Australian author Christine Stead (1902-1983) wrote about Paris in her novel, The Beauties and the Furies (1936). In the novel, she wrote of the Gare d’Orsay:
“Two bland, translucent clockfaces” greeted passengers.
With Gothic, Renaissance, and French Neo-Classical architecture of the times (many churches in Paris had a mixture of architectural styles), the Gare d’Orsay was made of iron and glass. It was designed for “social and urban contexts” wrote Arthur Drexler in The Architecture of the École des Beaux-Arts (1977).
However, James Joyce rarely, if ever, went to Gare d’Orsay, because he took trains to and from the Gare de Lyon, the Gare du Nord, or the Gare Montparnasse. Whenever Joyce travelled to the French countryside, he predominantly took trains to central, western, or northern France, and not the Gare d’Orsay to the south-west.
Before construction of the Musée d’Orsay, permission was granted in 1970 to demolish the railway station. The Minister for Cultural Affairs, Jacques Duhamel, didn’t want another new hotel on the site. The Directorate of the Museum of France suggested that the site could hold a museum to bridge the gap between the classical art of The Louvre and the modern art of the National Museum of Modern Art at the Georges Pompidou Centre. The plan was accepted and a feasibility study was commissioned in 1974.

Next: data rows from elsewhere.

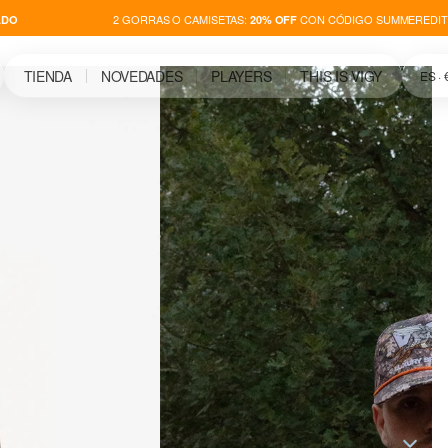
2 GORRAS O CAMISETAS:
CON CÓDIGO SUMMEREDITI
O
20% OFF
TIENDA
NOVEDADES
PLAYERS
THIS IS VIGY
ES · 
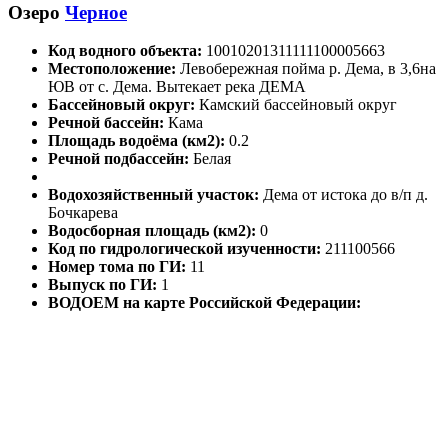
Озеро
Черное
Код водного объекта:
10010201311111100005663
Местоположение:
Левобережная пойма р. Дема, в 3,6на
ЮВ от с. Дема. Вытекает река ДЕМА
Бассейновый округ:
Камский бассейновый округ
Речной бассейн:
Кама
Площадь водоёма (км2):
0.2
Речной подбассейн:
Белая
Водохозяйственный участок:
Дема от истока до в/п д.
Бочкарева
Водосборная площадь (км2):
0
Код по гидрологической изученности:
211100566
Номер тома по ГИ:
11
Выпуск по ГИ:
1
ВОДОЕМ на карте Российской Федерации:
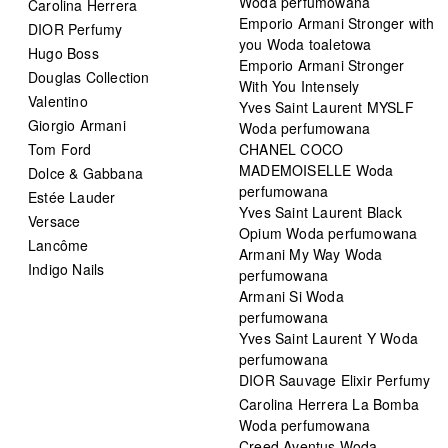
Woda perfumowana
Carolina Herrera
Emporio Armani Stronger with
DIOR Perfumy
you Woda toaletowa
Hugo Boss
Emporio Armani Stronger
Douglas Collection
With You Intensely
Valentino
Yves Saint Laurent MYSLF
Giorgio Armani
Woda perfumowana
Tom Ford
CHANEL COCO
MADEMOISELLE Woda
Dolce & Gabbana
perfumowana
Estée Lauder
Yves Saint Laurent Black
Versace
Opium Woda perfumowana
Lancôme
Armani My Way Woda
Indigo Nails
perfumowana
Armani Si Woda
perfumowana
Yves Saint Laurent Y Woda
perfumowana
DIOR Sauvage Elixir Perfumy
Carolina Herrera La Bomba
Woda perfumowana
Creed Aventus Woda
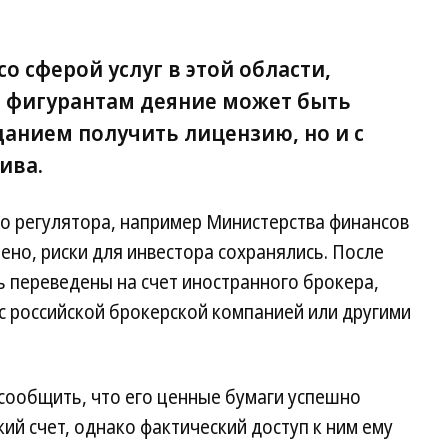
о сферой услуг в этой области,
е фигурантам деяние может быть
щанием получить лицензию, но и с
ива.
о регулятора, например Министерства финансов
ено, риски для инвестора сохранялись. После
 переведены на счет иностранного брокера,
 с российской брокерской компанией или другими
 сообщить, что его ценные бумаги успешно
ий счет, однако фактический доступ к ним ему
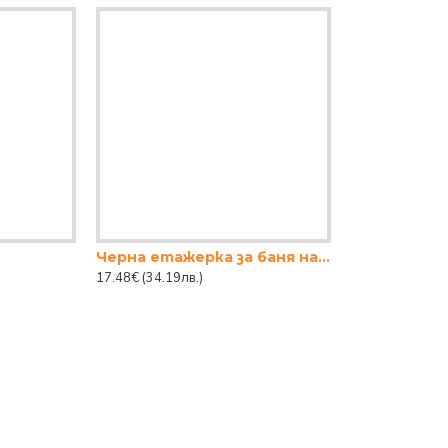
Черна етажерка за баня на 2 нива с бамбук
17.48€
(34.19лв.)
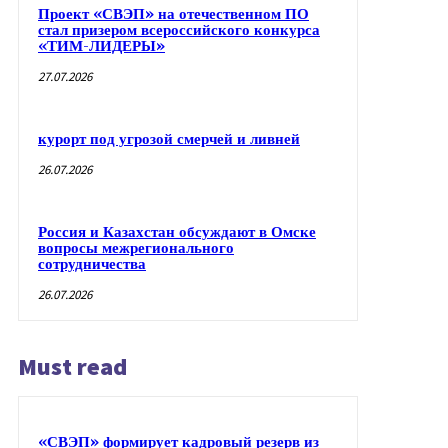
Проект «СВЭП» на отечественном ПО
стал призером всероссийского конкурса
«ТИМ-ЛИДЕРЫ»
27.07.2026
курорт под угрозой смерчей и ливней
26.07.2026
Россия и Казахстан обсуждают в Омске
вопросы межрегионального
сотрудничества
26.07.2026
Must read
«СВЭП» формирует кадровый резерв из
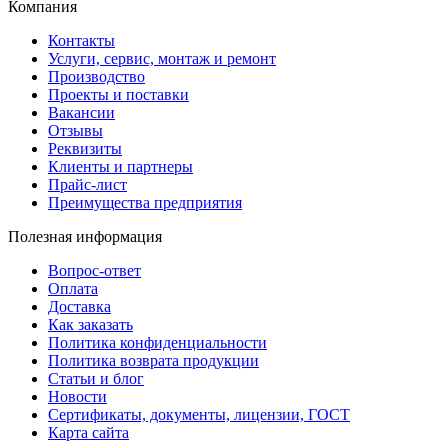
Компания
Контакты
Услуги, сервис, монтаж и ремонт
Производство
Проекты и поставки
Вакансии
Отзывы
Реквизиты
Клиенты и партнеры
Прайс-лист
Преимущества предприятия
Полезная информация
Вопрос-ответ
Оплата
Доставка
Как заказать
Политика конфиденциальности
Политика возврата продукции
Статьи и блог
Новости
Сертификаты, документы, лицензии, ГОСТ
Карта сайта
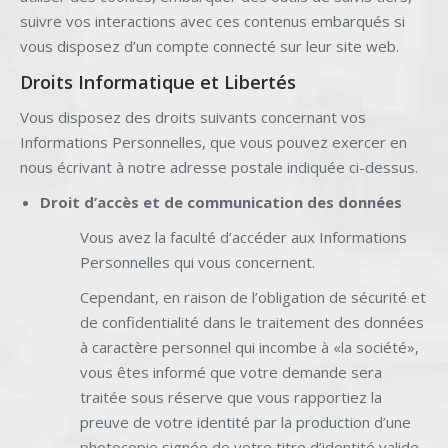
suivre vos interactions avec ces contenus embarqués si
vous disposez d’un compte connecté sur leur site web.
Droits Informatique et Libertés
Vous disposez des droits suivants concernant vos
Informations Personnelles, que vous pouvez exercer en
nous écrivant à notre adresse postale indiquée ci-dessus.
Droit d’accès et de communication des données
Vous avez la faculté d’accéder aux Informations
Personnelles qui vous concernent.
Cependant, en raison de l’obligation de sécurité et
de confidentialité dans le traitement des données
à caractère personnel qui incombe à «la société»,
vous êtes informé que votre demande sera
traitée sous réserve que vous rapportiez la
preuve de votre identité par la production d’une
photocopie signée de votre titre d’identité valide.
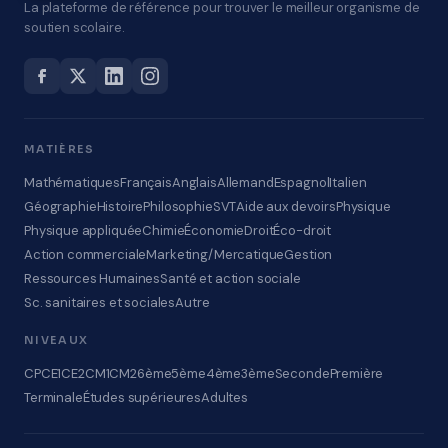
La plateforme de référence pour trouver le meilleur organisme de
soutien scolaire.
MATIÈRES
Mathématiques
Français
Anglais
Allemand
Espagnol
Italien
Géographie
Histoire
Philosophie
SVT
Aide aux devoirs
Physique
Physique appliquée
Chimie
Économie
Droit
Éco-droit
Action commerciale
Marketing/Mercatique
Gestion
Ressources Humaines
Santé et action sociale
Sc. sanitaires et sociales
Autre
NIVEAUX
CP
CE1
CE2
CM1
CM2
6ème
5ème
4ème
3ème
Seconde
Première
Terminale
Études supérieures
Adultes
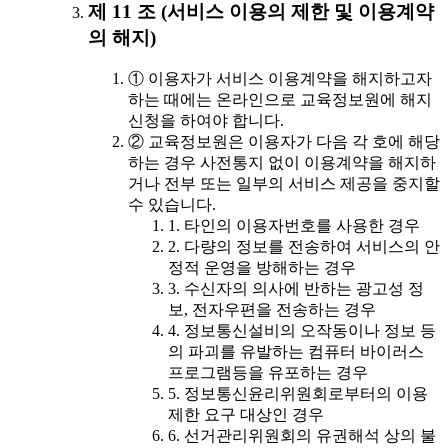
제 11 조 (서비스 이용의 제한 및 이용계약
의 해지)
① 이용자가 서비스 이용계약을 해지하고자
하는 때에는 온라인으로 교육정보원에 해지
신청을 하여야 합니다.
② 교육정보원은 이용자가 다음 각 호에 해당
하는 경우 사전통지 없이 이용계약을 해지하
거나 전부 또는 일부의 서비스 제공을 중지할
수 있습니다.
1. 타인의 이용자번호를 사용한 경우
2. 다량의 정보를 전송하여 서비스의 안
정적 운영을 방해하는 경우
3. 수신자의 의사에 반하는 광고성 정
보, 전자우편을 전송하는 경우
4. 정보통신설비의 오작동이나 정보 등
의 파괴를 유발하는 컴퓨터 바이러스
프로그램등을 유포하는 경우
5. 정보통신윤리위원회로부터의 이용
제한 요구 대상인 경우
6. 선거관리위원회의 유권해석 상의 불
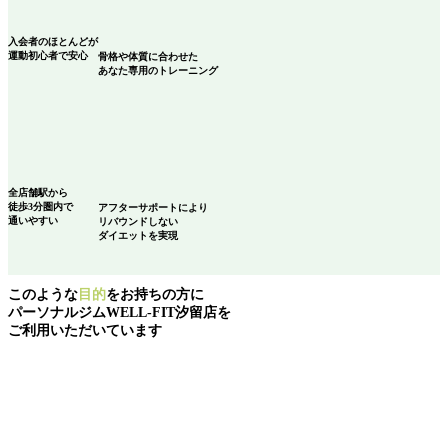
入会者のほとんどが
運動初心者
で安心
骨格や体質に合わせた
あなた専用のトレーニング
全店舗駅から
徒歩3分圏内で
アフターサポートにより
通いやすい
リバウンドしない
ダイエットを実現
このような
目的
をお持ちの方に
パーソナルジムWELL-FIT汐留店を
ご利用いただいています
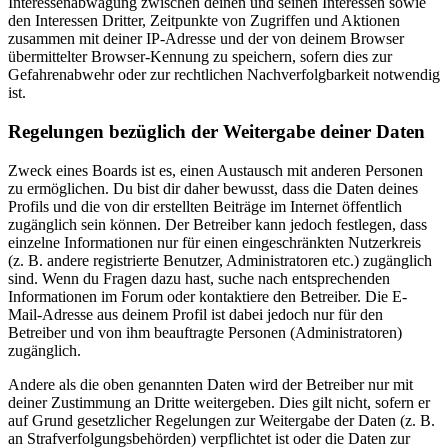
Interessenabwägung zwischen deinen und seinen Interessen sowie
den Interessen Dritter, Zeitpunkte von Zugriffen und Aktionen
zusammen mit deiner IP-Adresse und der von deinem Browser
übermittelter Browser-Kennung zu speichern, sofern dies zur
Gefahrenabwehr oder zur rechtlichen Nachverfolgbarkeit notwendig
ist.
Regelungen bezüglich der Weitergabe deiner Daten
Zweck eines Boards ist es, einen Austausch mit anderen Personen
zu ermöglichen. Du bist dir daher bewusst, dass die Daten deines
Profils und die von dir erstellten Beiträge im Internet öffentlich
zugänglich sein können. Der Betreiber kann jedoch festlegen, dass
einzelne Informationen nur für einen eingeschränkten Nutzerkreis
(z. B. andere registrierte Benutzer, Administratoren etc.) zugänglich
sind. Wenn du Fragen dazu hast, suche nach entsprechenden
Informationen im Forum oder kontaktiere den Betreiber. Die E-
Mail-Adresse aus deinem Profil ist dabei jedoch nur für den
Betreiber und von ihm beauftragte Personen (Administratoren)
zugänglich.
Andere als die oben genannten Daten wird der Betreiber nur mit
deiner Zustimmung an Dritte weitergeben. Dies gilt nicht, sofern er
auf Grund gesetzlicher Regelungen zur Weitergabe der Daten (z. B.
an Strafverfolgungsbehörden) verpflichtet ist oder die Daten zur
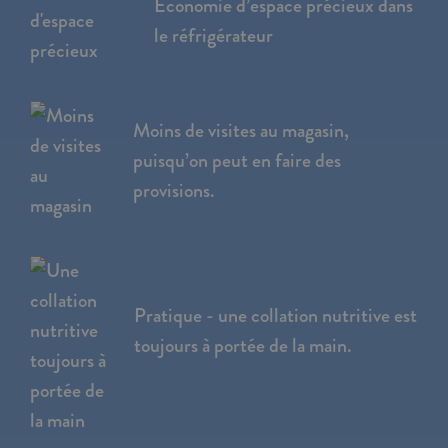
Économie d’espace précieux dans
le réfrigérateur
Moins de visites au magasin,
puisqu’on peut en faire des
provisions.
Pratique - une collation nutritive est
toujours à portée de la main.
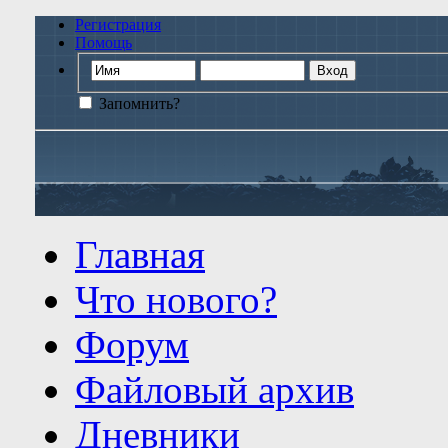
Регистрация
Помощь
Запомнить?
Главная
Что нового?
Форум
Файловый архив
Дневники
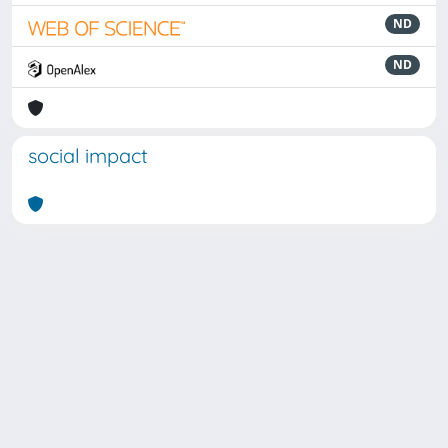
ND
ND
social impact
Powered by
IRIS
-
about IRIS
-
Utilizzo dei cookie
Copyright © 2026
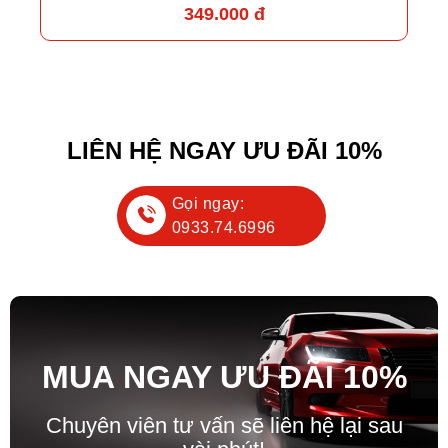
349.000 đ
LIÊN HỆ NGAY ƯU ĐÃI 10%
Gọi ngay:
0933.74.6996
MUA NGAY ƯU ĐÃ
I
10%
Chuyên viên tư vấn sẽ liên hệ lại sau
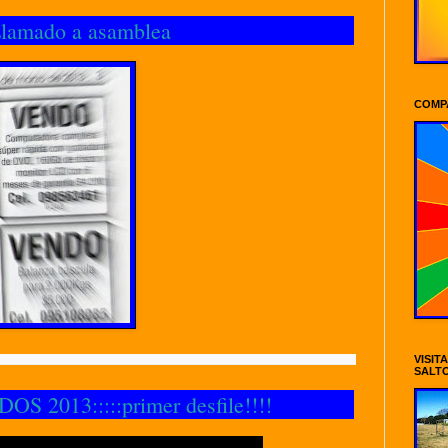
lamado a asamblea
COMP
VISIT
SALT
S 2013:::::primer desfile!!!!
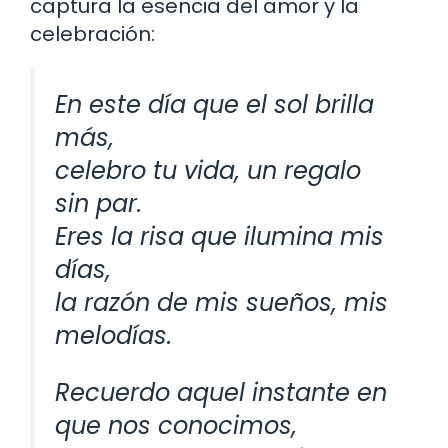
captura la esencia del amor y la
celebración:
En este día que el sol brilla
más,
celebro tu vida, un regalo
sin par.
Eres la risa que ilumina mis
días,
la razón de mis sueños, mis
melodías.
Recuerdo aquel instante en
que nos conocimos,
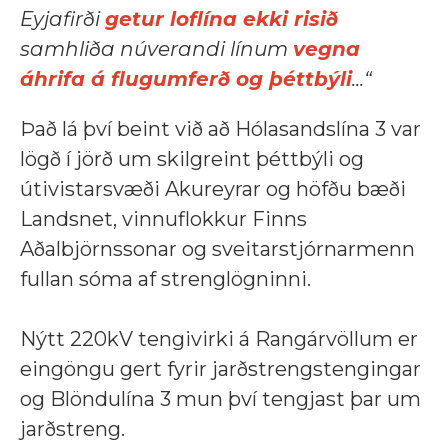
Eyjafirði
getur loflína ekki risið
samhliða núverandi línum
vegna
áhrifa á flugumferð og þéttbýli
...“
Það lá því beint við að Hólasandslína 3 var
lögð í jörð um skilgreint þéttbýli og
útivistarsvæði Akureyrar og höfðu bæði
Landsnet, vinnuflokkur Finns
Aðalbjörnssonar og sveitarstjórnarmenn
fullan sóma af strenglögninni.
Nýtt 220kV tengivirki á Rangárvöllum er
eingöngu gert fyrir jarðstrengstengingar
og Blöndulína 3 mun því tengjast þar um
jarðstreng.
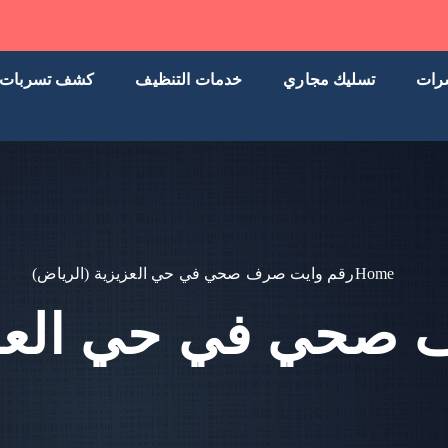
رات
تسليك مجاري
خدمات التنظيف
كشف تسربات
Home
رقم وايت صرف صحي في حي العزيزية (الرياض)
صحي في حي العزي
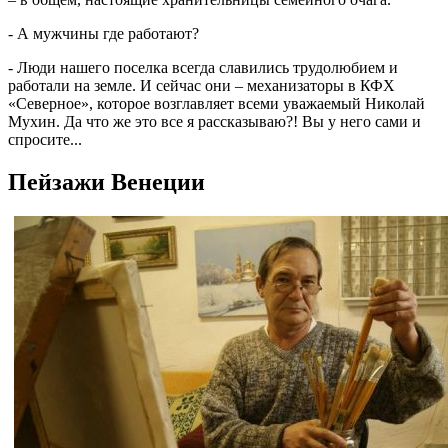
- А мужчины где работают?
- Люди нашего поселка всегда славились трудолюбием и
работали на земле. И сейчас они – механизаторы в КФХ
«Северное», которое возглавляет всеми уважаемый Николай
Мухин. Да что же это все я рассказываю?! Вы у него сами и
спросите...
Пейзажи Венеции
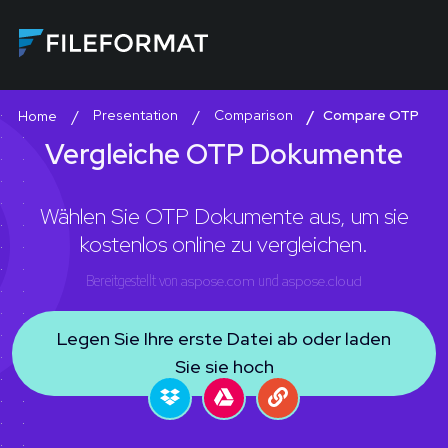
Presentation
Comparison
Compare OTP
Home
Vergleiche OTP Dokumente
Wählen Sie OTP Dokumente aus, um sie
kostenlos online zu vergleichen.
Bereitgestellt von
aspose.com
und
aspose.cloud
Legen Sie Ihre erste Datei ab oder laden
Sie sie hoch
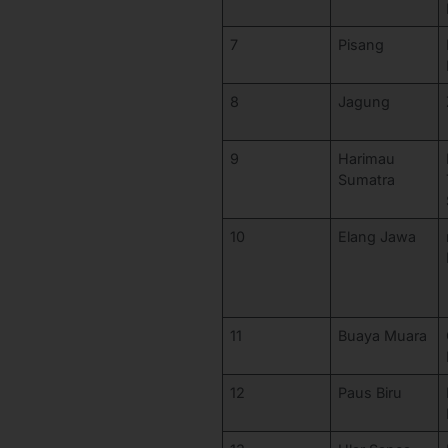
7
Pisang
8
Jagung
9
Harimau
Sumatra
10
Elang Jawa
11
Buaya Muara
12
Paus Biru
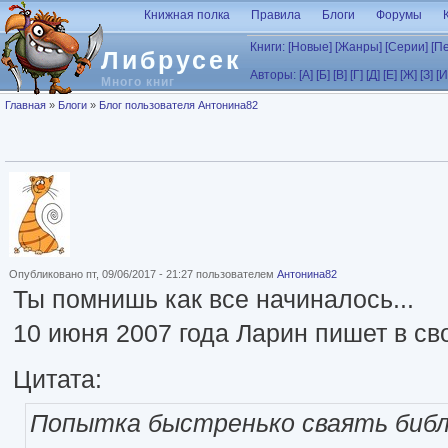
Перейти к основному содержанию
Книжная полка
Правила
Блоги
Форумы
Книги:
[Новые]
[Жанры]
[Серии]
[П
Либрусек
Авторы:
[А]
[Б]
[В]
[Г]
[Д]
[Е]
[Ж]
[З]
[И
Много книг
Вы здесь
Главная
»
Блоги
»
Блог пользователя Антонина82
Опубликовано пт, 09/06/2017 - 21:27 пользователем
Антонина82
Ты помнишь как все начиналось...
10 июня 2007 года Ларин пишет в св
Цитата:
Попытка быстренько сваять библ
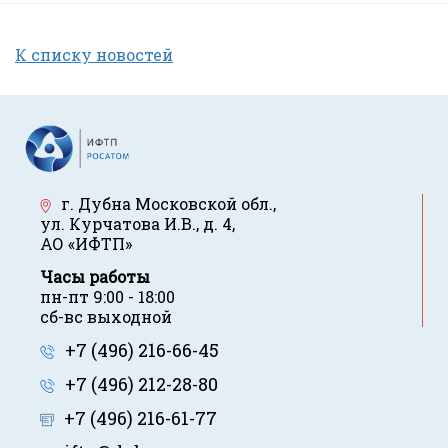
К списку новостей
г. Дубна Московской обл.
,
ул. Курчатова И.В., д. 4
,
АО «ИФТП»
Часы работы
пн-пт 9:00 - 18:00
сб-вс выходной
+7 (496) 216-66-45
+7 (496) 212-28-80
+7 (496) 216-61-77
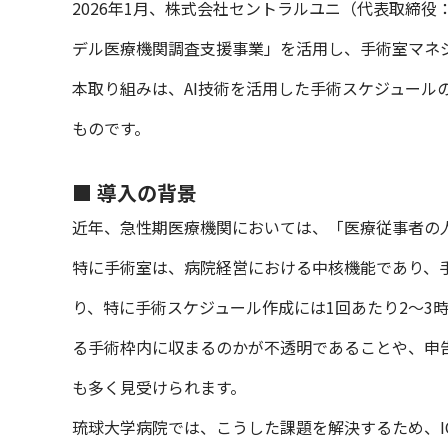
2026年1月、株式会社セントラルユニ（代表取締
デル医療機関調査支援事業」を活用し、手術室マネジメン
本取り組みは、AI技術を活用した手術スケジュー
ものです。
■ 導入の背景
近年、急性期医療機関においては、「医療従事者の
特に手術室は、病院経営における中核機能であり、
り、特に手術スケジュール作成には1回あたり2〜3
る手術枠内に収まるのかが不透明であることや、申
も多く見受けられます。
琉球大学病院では、こうした課題を解決するため、IC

In 1978, ACT Architecture won the competition for the design of the museum with a team of three architects: Pierre Colboc, Renaud Bardon, and Jean-Paul Philippon. Construction commenced in 1981, and the museum was officially opened in July 1986. It is one of the largest art museums in Europe at 20,000 square metres (220,000 square feet) on four floors.
A large anonymous donation from an American patron will pay for the planned radical renovations from 2020-2021.